In one room I still have enough space for a table measuring 120×60 cm. I found the right table with exactly this size in a shop for used office furniture. The design is very stable – the table top is mounted on a metal frame and the table legs are made of metal tubes and adjustable in height between 68 and 72 cm.

For this purpose, I wanted to have several storage areas above the table, 30 cm deep, where I can put small parts, tools or devices. I decided to use a system with rails on the wall. The necessary parts including matching shelves measuring 120×30 cm were available in a hardware store for about the same price that I previously spent on the table.

Electronics lab, July 2021A tip for the assembly: instead of marking all the drill holes before mounting the rails, you can also start with a single hole and use it to temporarily screw the rail tight. Then align the rail exactly vertically with the help of a spirit level and mark the position of the other drill holes with a fineliner through the openings for the screws.

In total, I installed three rails at a distance of approx. 55 cm (measured from the middle of the rail). This allowed the standard shelves to protrude slightly at the ends, which is important for mounting the brackets on the underside of the shelves. The walls are double-clad drywall with a thickness of 2×12.5 mm, so the load-bearing capacity is not a problem.

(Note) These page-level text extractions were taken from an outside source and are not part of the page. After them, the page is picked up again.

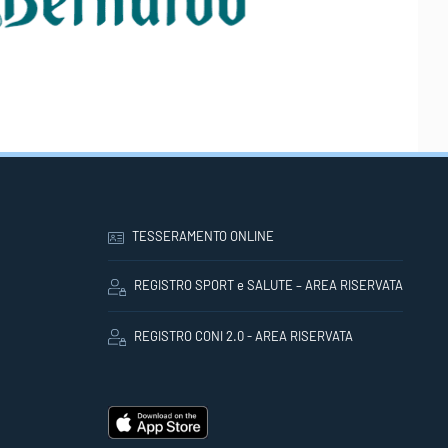
TESSERAMENTO ONLINE
REGISTRO SPORT e SALUTE – AREA RISERVATA
REGISTRO CONI 2.0 - AREA RISERVATA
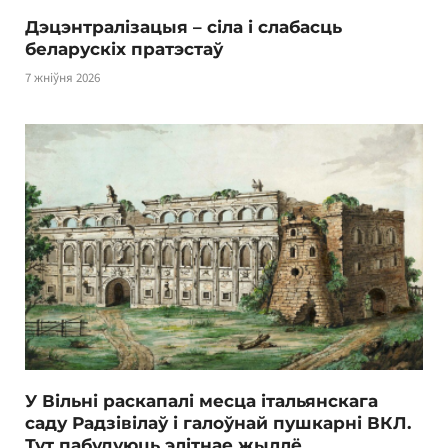
Дэцэнтралізацыя – сіла і слабасць
беларускіх пратэстаў
7 жніўня 2026
У Вільні раскапалі месца італьянскага
саду Радзівілаў і галоўнай пушкарні ВКЛ.
Тут пабудуюць элітнае жыллё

The result is exactly as I imagined – very stable and expandable. An oscilloscope and a laboratory power supply will be added in a few weeks. The nearly 40 years old Weller soldering station without variable temperature control will also be replaced.

Update July 2021

The several devices have arrived in the meantime – an oscilloscope (Hantek DSO2D15), a laboratory power supply (Basetech BT-305), a new soldering staion (Hakko FX888D) and a new multimeter (Brymen BM257s).

There are now also drawer magazines for components and other small parts. These are made by Mars – two copies of the model 6762 with 30 small drawers and one copy of the model 6763 with 15 small and 4 medium drawers.

The cabinets are made of powder-coated sheet steel in red and the drawers are made of polystyrene. When I first set it up, I was disappointed that the cabinets wobbled because they were a bit warped. But that can be easily corrected: grab the two side parts and twist them against each other with a little force. A few millimeters are enough for the floor to be level and the cabinet to be stable.

The drawers can also be bought individually if needed. Partitions walls with which the drawers can be divided further are also available as accessory.

I created a template for the labeling. The signs need to be 39×18 mm for the small drawers, which is enough room even for multilined labels. The font I used is “Bahnschrift”.